Wednesday morning, they tells us she might have cancer- they found a mass the size of a grapefruit in her lung, which is what caused an obstruction that lead to the pneumonia. I'm talking to my mother about treatment options, DNR's, what do you want? She can't tell me, I'm just so pissed.

Then, all of a sudden, she can't breath, just like that.

They rush her up to ICU, tell us there's nothing we can do, the cancer is too far gone. I say let her go, that's what she would want. My older brother trumps me and says put her on life support so we can explore treatment options. We fly my sister in from Washington State, go to the hospital Thursday morning. The nurses have had to pump her full of fluids to keep her blood pressure up to keep her alive, Her lungs are full of fluid, the cancer is Stage 4 and has spread to her liver.
The pneumonia, it seems, is a blessing.

She will not have to die of liver cancer. The docs tell us she is not in pain, but nothing we can do.
We let her go, they turn off the machine, my brother, sister and I stand vigil as her strong heart keeps fighting, fighting. 15 minutes her body fights. The doc says even now her heart is strong.

That woman didn't know the half of it.

To Karen Veronica Shortell Johnson
September 30, 1942- March 6, 2003
A woman with a strong heart
who knew the meaning of every word
With the strength few people possess

I miss your stories
please forgive me.

3 comments:

Erica said...

Man, that was a rough read.....inspiring, still, no doubt.

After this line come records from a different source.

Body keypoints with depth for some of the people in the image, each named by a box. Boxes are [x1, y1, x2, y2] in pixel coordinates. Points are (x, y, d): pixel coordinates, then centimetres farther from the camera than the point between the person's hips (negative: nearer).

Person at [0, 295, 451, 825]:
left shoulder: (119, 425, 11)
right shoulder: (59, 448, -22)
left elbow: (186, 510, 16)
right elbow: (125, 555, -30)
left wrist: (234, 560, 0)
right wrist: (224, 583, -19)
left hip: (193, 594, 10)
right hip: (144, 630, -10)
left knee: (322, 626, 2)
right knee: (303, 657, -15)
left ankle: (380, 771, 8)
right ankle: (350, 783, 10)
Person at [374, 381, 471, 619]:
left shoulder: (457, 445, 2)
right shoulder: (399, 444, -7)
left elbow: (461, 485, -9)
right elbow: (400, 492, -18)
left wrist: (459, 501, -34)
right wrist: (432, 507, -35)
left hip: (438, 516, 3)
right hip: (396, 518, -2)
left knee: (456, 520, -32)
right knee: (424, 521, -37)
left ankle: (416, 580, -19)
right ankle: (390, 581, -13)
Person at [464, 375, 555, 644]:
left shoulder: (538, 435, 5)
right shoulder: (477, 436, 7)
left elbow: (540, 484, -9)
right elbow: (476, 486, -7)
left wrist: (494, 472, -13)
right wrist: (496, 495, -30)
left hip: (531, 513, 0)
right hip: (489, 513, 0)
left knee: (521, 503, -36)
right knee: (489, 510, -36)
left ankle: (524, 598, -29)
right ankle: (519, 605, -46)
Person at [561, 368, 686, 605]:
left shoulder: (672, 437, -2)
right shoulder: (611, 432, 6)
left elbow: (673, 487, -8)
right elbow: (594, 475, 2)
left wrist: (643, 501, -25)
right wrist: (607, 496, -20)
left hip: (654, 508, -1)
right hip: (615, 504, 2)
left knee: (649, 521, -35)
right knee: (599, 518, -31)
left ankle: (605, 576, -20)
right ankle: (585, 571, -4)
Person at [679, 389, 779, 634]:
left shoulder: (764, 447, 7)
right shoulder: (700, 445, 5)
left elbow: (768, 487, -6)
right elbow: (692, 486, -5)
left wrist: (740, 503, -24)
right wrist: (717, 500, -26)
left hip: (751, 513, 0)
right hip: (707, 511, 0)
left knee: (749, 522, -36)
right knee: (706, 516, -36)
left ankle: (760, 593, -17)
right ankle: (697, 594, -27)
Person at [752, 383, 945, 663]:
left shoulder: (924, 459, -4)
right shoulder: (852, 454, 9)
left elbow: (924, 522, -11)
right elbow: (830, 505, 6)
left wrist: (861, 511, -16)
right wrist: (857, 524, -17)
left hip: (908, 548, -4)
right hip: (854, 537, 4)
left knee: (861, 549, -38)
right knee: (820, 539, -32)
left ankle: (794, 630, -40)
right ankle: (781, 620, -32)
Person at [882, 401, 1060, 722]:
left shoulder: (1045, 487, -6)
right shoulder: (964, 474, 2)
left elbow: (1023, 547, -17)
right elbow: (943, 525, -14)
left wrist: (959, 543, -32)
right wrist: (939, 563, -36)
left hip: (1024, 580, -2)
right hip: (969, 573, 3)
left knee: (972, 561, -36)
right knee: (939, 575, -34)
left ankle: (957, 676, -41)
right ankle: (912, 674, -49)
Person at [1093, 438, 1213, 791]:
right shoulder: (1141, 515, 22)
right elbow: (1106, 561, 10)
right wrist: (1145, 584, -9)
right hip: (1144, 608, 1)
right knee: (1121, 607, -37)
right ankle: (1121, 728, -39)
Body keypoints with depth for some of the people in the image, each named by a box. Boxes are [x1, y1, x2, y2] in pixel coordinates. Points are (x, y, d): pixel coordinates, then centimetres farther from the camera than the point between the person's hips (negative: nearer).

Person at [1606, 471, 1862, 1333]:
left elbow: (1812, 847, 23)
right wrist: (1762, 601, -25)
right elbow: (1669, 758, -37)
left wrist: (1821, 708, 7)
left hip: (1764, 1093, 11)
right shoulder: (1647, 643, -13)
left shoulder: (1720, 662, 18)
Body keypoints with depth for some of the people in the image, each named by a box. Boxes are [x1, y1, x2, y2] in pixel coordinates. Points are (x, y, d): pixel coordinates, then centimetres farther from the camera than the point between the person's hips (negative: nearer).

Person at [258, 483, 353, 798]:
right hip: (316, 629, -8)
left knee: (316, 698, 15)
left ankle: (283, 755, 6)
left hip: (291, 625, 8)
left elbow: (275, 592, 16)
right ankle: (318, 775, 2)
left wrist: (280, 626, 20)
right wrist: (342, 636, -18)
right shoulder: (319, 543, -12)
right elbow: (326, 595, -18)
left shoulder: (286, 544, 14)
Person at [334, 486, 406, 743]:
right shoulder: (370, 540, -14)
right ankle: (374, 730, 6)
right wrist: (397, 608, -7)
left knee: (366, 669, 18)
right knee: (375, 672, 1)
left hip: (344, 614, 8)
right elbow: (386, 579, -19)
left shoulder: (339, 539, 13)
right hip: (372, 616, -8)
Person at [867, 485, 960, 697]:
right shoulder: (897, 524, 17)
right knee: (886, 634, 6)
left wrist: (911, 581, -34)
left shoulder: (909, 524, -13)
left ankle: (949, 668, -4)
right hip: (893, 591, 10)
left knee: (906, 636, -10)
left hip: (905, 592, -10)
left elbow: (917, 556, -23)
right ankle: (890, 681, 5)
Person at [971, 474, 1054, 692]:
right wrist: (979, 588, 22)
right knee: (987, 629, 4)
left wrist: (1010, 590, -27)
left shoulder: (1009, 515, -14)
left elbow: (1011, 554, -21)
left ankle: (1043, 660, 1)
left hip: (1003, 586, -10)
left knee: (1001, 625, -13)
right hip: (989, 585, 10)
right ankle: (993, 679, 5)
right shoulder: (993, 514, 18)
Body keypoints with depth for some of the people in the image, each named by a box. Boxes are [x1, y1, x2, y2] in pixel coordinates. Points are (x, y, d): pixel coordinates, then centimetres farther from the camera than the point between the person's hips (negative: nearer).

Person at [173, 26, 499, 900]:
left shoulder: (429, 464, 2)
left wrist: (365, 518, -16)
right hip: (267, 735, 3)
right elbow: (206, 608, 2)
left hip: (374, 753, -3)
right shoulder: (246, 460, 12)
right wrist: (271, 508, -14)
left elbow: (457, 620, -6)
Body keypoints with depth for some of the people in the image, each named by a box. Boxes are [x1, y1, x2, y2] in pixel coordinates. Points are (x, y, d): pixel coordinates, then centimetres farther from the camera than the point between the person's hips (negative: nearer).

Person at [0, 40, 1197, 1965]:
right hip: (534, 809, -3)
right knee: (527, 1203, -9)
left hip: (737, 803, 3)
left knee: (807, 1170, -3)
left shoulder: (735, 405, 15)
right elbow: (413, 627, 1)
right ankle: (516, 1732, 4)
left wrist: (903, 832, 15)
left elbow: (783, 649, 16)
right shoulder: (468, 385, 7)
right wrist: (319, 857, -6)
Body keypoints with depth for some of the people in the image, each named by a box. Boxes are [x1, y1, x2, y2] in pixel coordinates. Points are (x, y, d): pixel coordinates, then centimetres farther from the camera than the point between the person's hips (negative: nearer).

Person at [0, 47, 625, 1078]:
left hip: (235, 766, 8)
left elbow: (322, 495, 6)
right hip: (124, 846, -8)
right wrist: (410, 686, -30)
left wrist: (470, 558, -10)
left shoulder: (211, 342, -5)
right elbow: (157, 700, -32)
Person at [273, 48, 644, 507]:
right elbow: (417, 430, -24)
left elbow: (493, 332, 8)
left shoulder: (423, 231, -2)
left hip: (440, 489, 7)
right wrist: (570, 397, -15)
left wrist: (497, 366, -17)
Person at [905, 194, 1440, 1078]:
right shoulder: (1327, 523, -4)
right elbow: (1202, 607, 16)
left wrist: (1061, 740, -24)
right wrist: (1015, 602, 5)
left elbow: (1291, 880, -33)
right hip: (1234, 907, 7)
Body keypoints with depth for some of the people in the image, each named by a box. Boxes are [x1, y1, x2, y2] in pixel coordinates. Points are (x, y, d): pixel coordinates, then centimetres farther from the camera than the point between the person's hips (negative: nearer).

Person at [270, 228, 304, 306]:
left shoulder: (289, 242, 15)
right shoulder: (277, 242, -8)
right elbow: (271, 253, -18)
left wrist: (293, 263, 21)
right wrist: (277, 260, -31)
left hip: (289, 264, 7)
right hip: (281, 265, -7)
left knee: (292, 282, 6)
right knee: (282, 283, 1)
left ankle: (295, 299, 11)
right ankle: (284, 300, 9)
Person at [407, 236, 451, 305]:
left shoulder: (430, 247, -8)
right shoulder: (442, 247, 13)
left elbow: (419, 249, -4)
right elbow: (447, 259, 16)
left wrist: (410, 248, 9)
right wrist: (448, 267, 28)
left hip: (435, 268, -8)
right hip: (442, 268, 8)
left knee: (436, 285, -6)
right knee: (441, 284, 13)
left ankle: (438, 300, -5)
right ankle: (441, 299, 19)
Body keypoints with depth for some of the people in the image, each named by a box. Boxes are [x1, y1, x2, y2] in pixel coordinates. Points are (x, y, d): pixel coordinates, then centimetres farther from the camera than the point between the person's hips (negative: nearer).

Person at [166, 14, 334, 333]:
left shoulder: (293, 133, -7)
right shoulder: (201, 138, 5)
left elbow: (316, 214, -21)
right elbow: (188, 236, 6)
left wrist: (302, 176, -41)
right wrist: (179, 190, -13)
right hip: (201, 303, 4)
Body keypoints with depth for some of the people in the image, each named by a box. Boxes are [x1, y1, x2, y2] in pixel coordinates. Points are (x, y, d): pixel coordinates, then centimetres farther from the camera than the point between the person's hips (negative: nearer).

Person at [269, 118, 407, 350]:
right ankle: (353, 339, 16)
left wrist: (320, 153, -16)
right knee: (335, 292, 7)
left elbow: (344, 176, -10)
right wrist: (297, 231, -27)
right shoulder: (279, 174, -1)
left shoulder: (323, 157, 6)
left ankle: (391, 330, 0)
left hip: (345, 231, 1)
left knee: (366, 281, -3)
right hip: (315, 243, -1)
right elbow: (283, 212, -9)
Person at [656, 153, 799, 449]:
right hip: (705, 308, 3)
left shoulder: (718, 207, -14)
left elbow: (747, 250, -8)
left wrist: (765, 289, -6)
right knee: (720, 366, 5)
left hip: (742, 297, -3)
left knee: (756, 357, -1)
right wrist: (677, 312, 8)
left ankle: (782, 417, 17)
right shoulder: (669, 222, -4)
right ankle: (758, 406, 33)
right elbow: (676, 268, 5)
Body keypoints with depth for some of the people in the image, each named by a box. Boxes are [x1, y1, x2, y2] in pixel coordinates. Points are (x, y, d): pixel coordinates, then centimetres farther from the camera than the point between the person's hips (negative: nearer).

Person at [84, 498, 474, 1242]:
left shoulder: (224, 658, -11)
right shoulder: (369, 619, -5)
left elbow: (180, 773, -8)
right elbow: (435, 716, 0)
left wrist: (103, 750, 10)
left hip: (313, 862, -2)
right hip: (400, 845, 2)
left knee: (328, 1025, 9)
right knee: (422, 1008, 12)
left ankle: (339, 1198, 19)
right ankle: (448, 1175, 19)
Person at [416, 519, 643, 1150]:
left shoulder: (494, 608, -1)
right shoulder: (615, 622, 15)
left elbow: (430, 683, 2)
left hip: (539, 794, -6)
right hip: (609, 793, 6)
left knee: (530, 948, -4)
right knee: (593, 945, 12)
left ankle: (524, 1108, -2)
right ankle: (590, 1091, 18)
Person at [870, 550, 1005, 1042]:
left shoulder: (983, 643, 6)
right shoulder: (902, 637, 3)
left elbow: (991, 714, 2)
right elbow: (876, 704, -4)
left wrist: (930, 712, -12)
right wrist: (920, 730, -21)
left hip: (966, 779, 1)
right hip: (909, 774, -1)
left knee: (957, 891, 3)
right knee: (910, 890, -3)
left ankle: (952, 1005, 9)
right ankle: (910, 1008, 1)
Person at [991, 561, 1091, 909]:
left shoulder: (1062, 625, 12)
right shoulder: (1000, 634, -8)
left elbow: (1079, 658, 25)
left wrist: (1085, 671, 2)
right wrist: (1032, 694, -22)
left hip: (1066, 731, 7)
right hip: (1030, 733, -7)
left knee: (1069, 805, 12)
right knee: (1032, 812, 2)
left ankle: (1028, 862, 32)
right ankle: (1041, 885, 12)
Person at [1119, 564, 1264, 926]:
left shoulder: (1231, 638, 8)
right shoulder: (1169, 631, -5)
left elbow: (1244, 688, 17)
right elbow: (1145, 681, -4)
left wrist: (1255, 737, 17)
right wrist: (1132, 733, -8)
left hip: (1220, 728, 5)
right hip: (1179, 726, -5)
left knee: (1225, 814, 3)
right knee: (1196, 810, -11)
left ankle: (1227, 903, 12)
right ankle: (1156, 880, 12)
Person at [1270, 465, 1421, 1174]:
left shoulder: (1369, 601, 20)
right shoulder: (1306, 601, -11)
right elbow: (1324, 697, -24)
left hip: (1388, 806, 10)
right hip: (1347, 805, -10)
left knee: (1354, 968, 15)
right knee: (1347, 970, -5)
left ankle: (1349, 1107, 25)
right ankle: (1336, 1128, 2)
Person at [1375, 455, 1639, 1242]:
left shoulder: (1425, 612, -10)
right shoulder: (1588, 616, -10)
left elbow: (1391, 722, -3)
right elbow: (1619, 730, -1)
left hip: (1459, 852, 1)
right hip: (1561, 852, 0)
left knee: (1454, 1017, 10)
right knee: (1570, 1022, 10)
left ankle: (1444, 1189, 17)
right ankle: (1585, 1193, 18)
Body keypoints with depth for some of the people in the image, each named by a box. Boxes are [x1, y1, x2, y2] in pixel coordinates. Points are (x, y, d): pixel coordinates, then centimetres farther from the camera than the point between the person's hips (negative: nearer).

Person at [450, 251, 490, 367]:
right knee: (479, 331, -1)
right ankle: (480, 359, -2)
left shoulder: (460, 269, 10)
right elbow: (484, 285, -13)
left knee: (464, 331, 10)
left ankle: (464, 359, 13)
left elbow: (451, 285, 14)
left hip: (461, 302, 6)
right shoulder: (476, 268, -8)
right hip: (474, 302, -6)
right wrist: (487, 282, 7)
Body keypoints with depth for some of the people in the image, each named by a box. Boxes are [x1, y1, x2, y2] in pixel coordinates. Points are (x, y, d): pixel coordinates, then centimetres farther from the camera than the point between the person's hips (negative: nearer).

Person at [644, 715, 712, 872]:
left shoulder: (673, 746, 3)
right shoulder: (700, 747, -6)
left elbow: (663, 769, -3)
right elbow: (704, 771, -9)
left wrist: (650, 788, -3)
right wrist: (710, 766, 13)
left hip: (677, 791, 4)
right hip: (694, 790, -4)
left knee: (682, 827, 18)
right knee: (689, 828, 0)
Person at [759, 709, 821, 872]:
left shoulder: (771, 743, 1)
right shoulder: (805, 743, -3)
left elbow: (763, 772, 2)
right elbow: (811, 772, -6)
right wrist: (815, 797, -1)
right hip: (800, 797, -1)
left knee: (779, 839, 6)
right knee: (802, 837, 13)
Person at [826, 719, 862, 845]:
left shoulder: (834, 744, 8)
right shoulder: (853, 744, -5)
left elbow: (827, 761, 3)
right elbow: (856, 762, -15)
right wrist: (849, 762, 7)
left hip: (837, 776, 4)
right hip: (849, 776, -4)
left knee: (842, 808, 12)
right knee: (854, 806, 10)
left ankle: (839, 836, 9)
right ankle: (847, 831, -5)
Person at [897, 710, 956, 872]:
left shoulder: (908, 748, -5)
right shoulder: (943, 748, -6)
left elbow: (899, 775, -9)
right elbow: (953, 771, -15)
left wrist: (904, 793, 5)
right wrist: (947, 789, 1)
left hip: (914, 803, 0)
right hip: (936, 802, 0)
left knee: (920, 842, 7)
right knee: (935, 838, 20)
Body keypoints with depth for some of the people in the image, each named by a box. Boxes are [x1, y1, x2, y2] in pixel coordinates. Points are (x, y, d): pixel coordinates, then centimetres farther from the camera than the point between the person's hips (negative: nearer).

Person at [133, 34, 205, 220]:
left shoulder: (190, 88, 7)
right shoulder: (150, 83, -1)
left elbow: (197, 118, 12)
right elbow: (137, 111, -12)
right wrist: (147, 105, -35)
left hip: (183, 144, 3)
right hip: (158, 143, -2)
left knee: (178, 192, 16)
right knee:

Nothing more I could add; you totally took my breath away.

Anonymous said...

In a perfect world ..
Our needs are met...
We are assured of our parents love..
In an imperfect world.. we do the best we can..and hope we are loved....
Now start healing for you and your family..
Thank you for sharing this...

Chappy said...

We were never equipped to deal with death initially, the separation is more than we can bear, and until a person experiences it there just isn't any way to understand or explain it. My daughter died in a car accident at the age of 17 - my wife's world was shattered and still is - there's not a day that passes when she doesn't think of her. It took my a year before I could grieve for her because I 'thought' I had to be the rock and provide stability for the family. The timing is wrong - a child isn't supposed to pass before the parent. My wife's grandmother outlived all three of her children - she was the living example of faith. I watched my dad die of small cell carcinoma of the lungs, my mom of congestive heart failure...and I wonder how I'll go and if I can be as gracious in death as they were. Life teaches us to be stronger than we can ever imagine - the old cliche is correct. Thanks for sharing, it blessed me.